Entretanto, a integração das cadeias produtivas globais e o multilateralismo, que pareciam pautar a globalização, sobretudo a partir da formação da União Europeia, passaram a ser fortemente questionados pelos Estados Unidos, a partir da emergência da China como segunda economia mundial. Quem controlará o comércio global, cujo eixo se deslocou do Atlântico para o Pacífico? Esse tipo de disputa entre o Reino Unido e a Alemanha, uma potência marítima e outra continental, foi uma das causas de duas guerras mundiais no século passado.

<><> Era Trump

O velho “imperialismo yankee” parece estar de volta. No seu primeiro mandato, o presidente Donald Trump deu um cavalo de pau na política externa norte-americana em relação á China e ao multilateralismo, estratégia que foi mantida pelo democrata Joe Biden, que deu sequência à reorganização das suas cadeias de produção.
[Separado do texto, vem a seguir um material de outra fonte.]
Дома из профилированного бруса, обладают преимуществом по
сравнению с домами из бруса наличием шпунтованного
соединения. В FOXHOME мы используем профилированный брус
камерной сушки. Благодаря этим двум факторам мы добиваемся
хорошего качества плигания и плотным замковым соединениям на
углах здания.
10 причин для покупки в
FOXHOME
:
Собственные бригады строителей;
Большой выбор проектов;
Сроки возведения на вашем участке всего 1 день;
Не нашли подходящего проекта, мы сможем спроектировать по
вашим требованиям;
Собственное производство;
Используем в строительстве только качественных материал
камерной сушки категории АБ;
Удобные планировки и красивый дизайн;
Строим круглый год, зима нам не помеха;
Agora, às vésperas de tomar posse, Trump choca o mundo com uma visão geopolítica expansionista que vai muito além da “guerra comercial” com a China. Seu America First promove políticas que prioriza a soberania dos EUA e a redução de sua dependência em termos de comércio e manufatura. A OTAN, a ONU e a OMS são estorvos econômicos e políticos. Tratados comerciais como antigos aliados, como a NAFTA, também.
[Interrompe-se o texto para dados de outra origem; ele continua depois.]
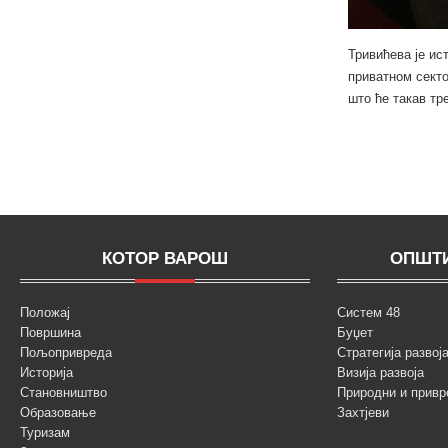
Тривићева је ис
приватном секто
што ће такав тр
КОТОР ВАРОШ
ОПШТИ
Положај
Систем 48
Површина
Буџет
Пољопривреда
Стратегија разво
Историја
Визија развоја
Становништво
Природни и привр
Образовање
Захтјеви
Туризам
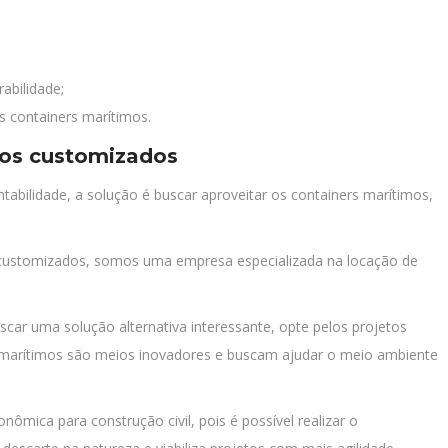
rabilidade;
s containers marítimos.
tos customizados
tabilidade, a solução é buscar aproveitar os containers marítimos,
customizados, somos uma empresa especializada na locação de
scar uma solução alternativa interessante, opte pelos projetos
 marítimos são meios inovadores e buscam ajudar o meio ambiente
nômica para construção civil, pois é possível realizar o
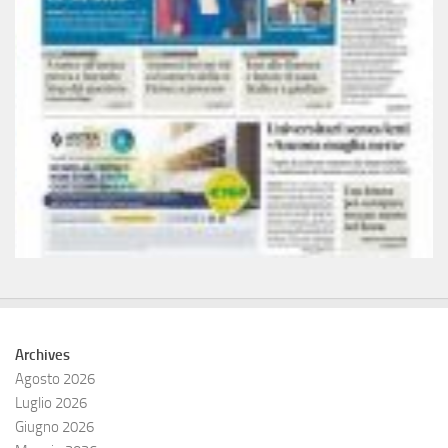
Archives
Agosto 2026
Luglio 2026
Giugno 2026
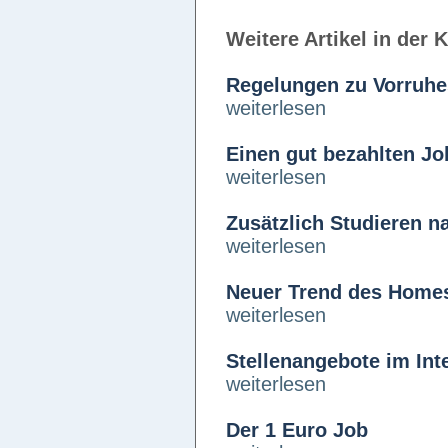
Weitere Artikel in der 
Regelungen zu Vorruhes
weiterlesen
Einen gut bezahlten Jo
weiterlesen
Zusätzlich Studieren n
weiterlesen
Neuer Trend des Home
weiterlesen
Stellenangebote im Inte
weiterlesen
Der 1 Euro Job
A rivalidade com a China tende a desaguar numa nova corrida armamentista. Trump tudo fará para conter o crescimento da influência tecnológica e econômica chinesa, sobretudo na infraestrutura e nas comunicações. Em contrapartida, tende a se aproximar de líderes autocráticos como Vladimir Putin (Rússia), Kim Jong-un (Coreia do Norte) e Mohammed bin Salman (Arábia Saudita).

Antes mesmo de tomar posse, estressou as relações com a OTAN, com declarações sobre a anexação do Canadá e a compra da Groelândia, ao mesmo tempo em que pressiona os demais países a aumentarem seus gastos com defesa. Trump pretende apoiar a anexação dos territórios Palestinos por Benjamin Netanyahu e forçar uma aproximação de seus aliados árabes com Israel. Ao mesmo tempo, tende a largar de mão o Afeganistão e a Síria.

Sua política em relação à América Latina pode provocar nova crise humanitária, sobretudo no México, com o fechamento da fronteira e a expulsão em massa de imigrantes. As sanções econômicas e políticas contra os regimes da Venezuela, Nicaragua e Cuba serão ampliadas e a ameaça de retomada à força do Canal do Panamá se insere no contexto da disputa com a China pelo controle do comércio do Atlântico com o Pacífico.

A política energética de Trump é uma ameaça ambiental ao planeta, com a exploração doméstica de petróleo e gás por meio da fraturação hidráulica. Os EUA vão se retirar novamente do Acordo de Paris sobre o clima. Tudo isso está associado a um novo complexo tecnológico nas áreas de infraestrutura, comunicações, militar e espacial, num novo ciclo histórico, não apenas conjuntural.